SONBAHAR GELDİ DERLER…
Yine bir eylül ayıydı. Bu da herkesin dünyasında farklı anıları bulunan bir mevsimin yani sonbaharın habercisiydi… Öyle miydi? İnsan sadece aylardan mı anlardı mevsimleri? Oysa sarı bir yaprakta olamaz mı sonbaharın işaretleri veya hafiften esen ama iç ürperten bir rüzgârda? Ya da butlarla uçup giden göçmen kuşlarında, ateş dikenlerinin kırmızı meyvelerinde… Evet dediğinizi duyar gibiyim ama sonbahar sadece bunlarla kısıtlı değil.
Sonbahar adı üstünde her şeyin bittiği sanılan mevsim. Bu mevsimde tabiat renk değiştirir. Nereye baksanız renklerin, şekillerin cazip senfonisi hazan mevsimini seslendirir. Ağaçtan dökülen yaprakların hışırtısı, serin rüzgarların uğultusu, yağmurun şıpırtısı kışın yaklaştığını haber eder, her şeyi konuşturur bu mevsim. Yeryüzü kendini uykuya hazırlarken sonbahar insanlara olgun meyveleri, cazip renkleri, hoş manzaraları, gökkuşağını, ufuklardan sarkan ikindi güneşinin kızıllıklarını gösterirken sistemli işleyişlerin sırlarını, işaretlerini, güzelliklerini hatırlatır.
Bunlar olurken biz insanlar da sadece o kısmı görürüz, dış yüzeyine bakarız. Peki ya size sonbaharın, son nefes olmadığını her şeyin sonu yerine, aslında yeni bir geleceğe adım, her şey için yeni bir başlangıç, yeni bir alem, yeni bir dünyanın kurulması, yeni hayat sahibi olacak canlıların, çiçeklerin, ağaçların, kuşların kelebeklerin geleceğinin müjdesi olduğunu söylesem, sonbahar hüzünleri, sevinç ve mutluluk umutlarına döner.
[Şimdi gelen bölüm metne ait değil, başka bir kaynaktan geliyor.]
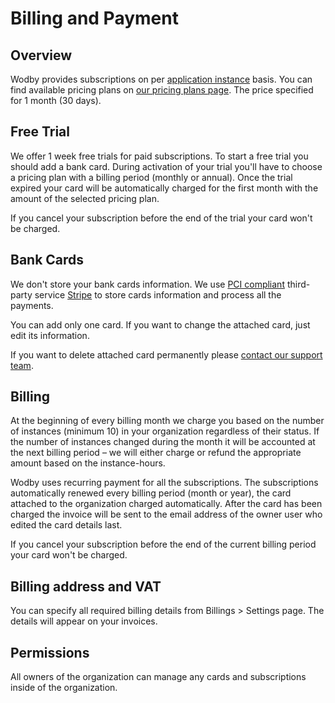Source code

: # Billing and Payment

## Overview

Wodby provides subscriptions on per [application instance](../apps/instances.md) basis. You can find available pricing plans on [our pricing plans page](https://wodby.com/pricing-plans). The price specified for 1 month (30 days).

## Free Trial

We offer 1 week free trials for paid subscriptions. To start a free trial you should add a bank card. During activation of your trial you'll have to choose a pricing plan with a billing period (monthly or annual). Once the trial expired your card will be automatically charged for the first month with the amount of the selected pricing plan.

If you cancel your subscription before the end of the trial your card won't be charged. 
  
## Bank Cards

We don't store your bank cards information. We use [PCI compliant](https://support.stripe.com/questions/is-stripe-pci-compliant) third-party service [Stripe](http://stripe.com) to store cards information and process all the payments.

You can add only one card. If you want to change the attached card, just edit its information. 
 
If you want to delete attached card permanently please [contact our support team](../product/support.md).

## Billing

At the beginning of every billing month we charge you based on the number of instances (minimum 10) in your organization regardless of their status. If the number of instances changed during the month it will be accounted at the next billing period – we will either charge or refund the appropriate amount based on the instance-hours.  

Wodby uses recurring payment for all the subscriptions. The subscriptions automatically renewed every billing period (month or year), the card attached to the organization charged automatically. After the card has been charged the invoice will be sent to the email address of the owner user who edited the card details last. 

If you cancel your subscription before the end of the current billing period your card won't be charged.

## Billing address and VAT

You can specify all required billing details from Billings > Settings page. The details will appear on your invoices. 

## Permissions

All owners of the organization can manage any cards and subscriptions inside of the organization.
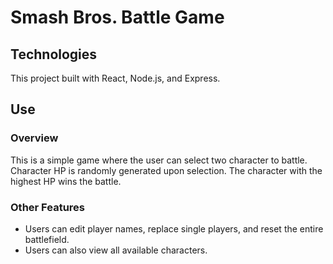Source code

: # Smash Bros. Battle Game

## Technologies

This project built with React, Node.js, and Express.

## Use

### Overview
This is a simple game where the user can select two character to battle.
Character HP is randomly generated upon selection. The character with the highest HP wins the battle.

### Other Features
- Users can edit player names, replace single players, and reset the entire battlefield.
- Users can also view all available characters.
Ve evet dostlar, sonbahar sadece mevsimsel bir şey değil. Sonbahar bazen her şeyin bittiğini değil, hayatınızda yeni ufuklar açan renkli olaylar, manzaralar, güzellikleri bir tuvale yansıtan ressamın tablosu gibi huzur veren sanat harikası gibi anlamlı bir simge gibi düşünmeliyiz, Geçip giden zaman içinde insan ömrünün sonbaharını düşünerek, bazen hayatımızın dönüm noktaları olur ve bu sefer kesin bitti dersiniz, devam etmek istemez sanır, umutsuzluğa kapılırsınız. Oysa sonbahar dinamikleri duygularımıza enerji verir harekete geçirir, pozitif yapar. Yeryüzünde gördüğümüz intizamlı işleyiş, koşuşturma, değişim, dönüşüm ve güzellikler yeniden dirilişi empoze eder, yüksek sesle baharın geleceğini anlatır.
İnsan ömrü mevsimler gibi sayılı günler içinde değil, meçhul zamanda saklı!.. Şu hayatta öğrendiğim ve yüzüme tokat gibi çarpan o gerçek zamandır ki oraya hazırlanmanın sorumluluklarını taşıyoruz dostlarım. Bu yüzden yeni bir sayfa için İlkbahar’ı beklemeyin. Her mevsimin, her ayın, her günün ufuk açan, mesaj veren ibret dolu, ilham veren işaretleri vardır. Eğer ağaçlar sonbaharda eski yapraklarının gitmesine izin vermeseydi İlkbahar’da yenilenemezdi. Hiçbir şeyin başı boş olmadığı dünya nizamına bakarak insan olarak bir ilki başaralım. Bu duygular içimizi ferahlatır, kalbimizi rahatlatır dört mevsimin manzaralarının görünüşü, gülüşü ile her şeyi güzel görmeye, bakmaya, anlamaya çalışmayız.